Smoltz stresses three priorities to parents and for raising his own children. There is no way to raise the perfect child, and many parents' earnest efforts at raising godly children have met frustration. But Smoltz knows raising children according to biblical principles is better than any other method. With God's help the principles will take root at some point. (Proverbs 22:6)
Let Smoltz help you strike out the many obstacles:
Strike: Discipline and a commanding authority in a child's life are essential.

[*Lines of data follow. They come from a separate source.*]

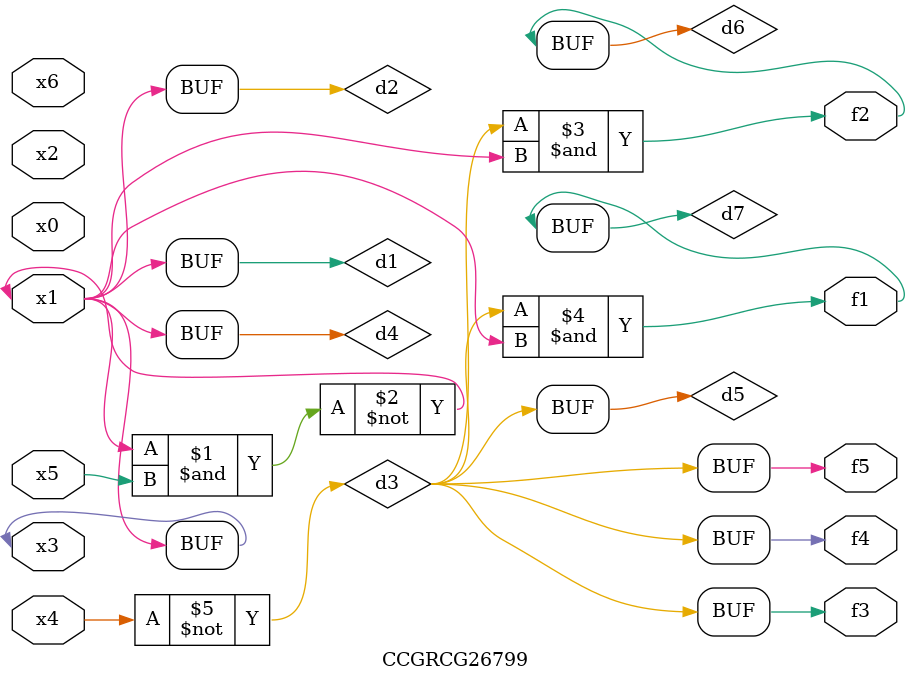
<source format=v>
module CCGRCG26799(
	input x0, x1, x2, x3, x4, x5, x6,
	output f1, f2, f3, f4, f5
);

	wire d1, d2, d3, d4, d5, d6, d7;

	buf (d1, x1, x3);
	nand (d2, x1, x5);
	not (d3, x4);
	buf (d4, d1, d2);
	buf (d5, d3);
	and (d6, d3, d4);
	and (d7, d3, d4);
	assign f1 = d7;
	assign f2 = d6;
	assign f3 = d5;
	assign f4 = d5;
	assign f5 = d5;
endmodule

</source>
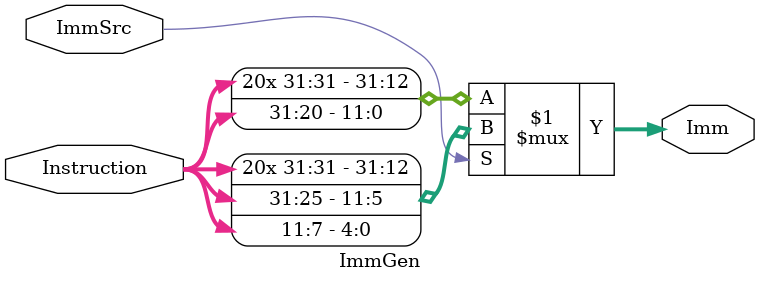
<source format=v>
`timescale 1ns / 1ps


module ImmGen(
    input [31:0]Instruction,
    input ImmSrc,
    output [31:0]Imm
    );
    
    assign Imm = (ImmSrc) ? ({{20{Instruction[31]}},Instruction[31:25],Instruction[11:7]}) : {{20{Instruction[31]}},Instruction[31:20]};




endmodule

</source>
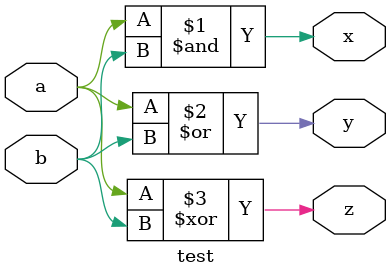
<source format=v>
module test(
    a,b,
    x, y, z
 );
 
input a,b;
output x, y, z;

wire x, y, z;

assign x = a&b;
assign y = a|b;
assign z = a^b;

endmodule

</source>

"I am a person big on respect. You've got [to teach kids] to have respect," Smoltz says. "If you don't respect people, you're never going to respond to authority, never going to be able to work for anybody, and that's basically where we're at in our society. There's no respect, so therefore there is no authority. And it's: 'What can you do for me?' and not, 'What can I do for you?' That whole mentality has allowed society to be where it is today."
Strike: Read God's Word to learn His principles in raising children.
"Being a Christian is constant work. You've got to be in tune with that Book, and if you're not, you're going to be sideswept. You're not going to lose your salvation, but you're going to be sideswept from time to time," Smoltz says. "The favorite Scripture for me has been John 15:5: 'I am the Vine, you are the branches. If a man remains in Me as I in him, he'll bear much fruit, and apart from Me he'll bear nothing.' It meant so much--that was my whole verse going through '96. People will say, 'Oh, that's not the reason' I went 24-8, but there is a lot to it."
Strike: Trust Jesus Christ not only as your Savior but as the LORD over your life. Child-rearing then will naturally be more fruitful.
"Raising kids--if you have that in perspective and you're doing your very best, everything else is going to happen for a reason," Smoltz says. "I may not be able to get my kids to do exactly what I want, but if I teach them in a manner that's worthy of the Bible and instructs them in a Christian manner, I think they're going to be all right."
They will be all right because then they will follow Smoltz's own hero. Smoltz will tell you it was on Calvary that He, too, did His greatest work at the top of a hill.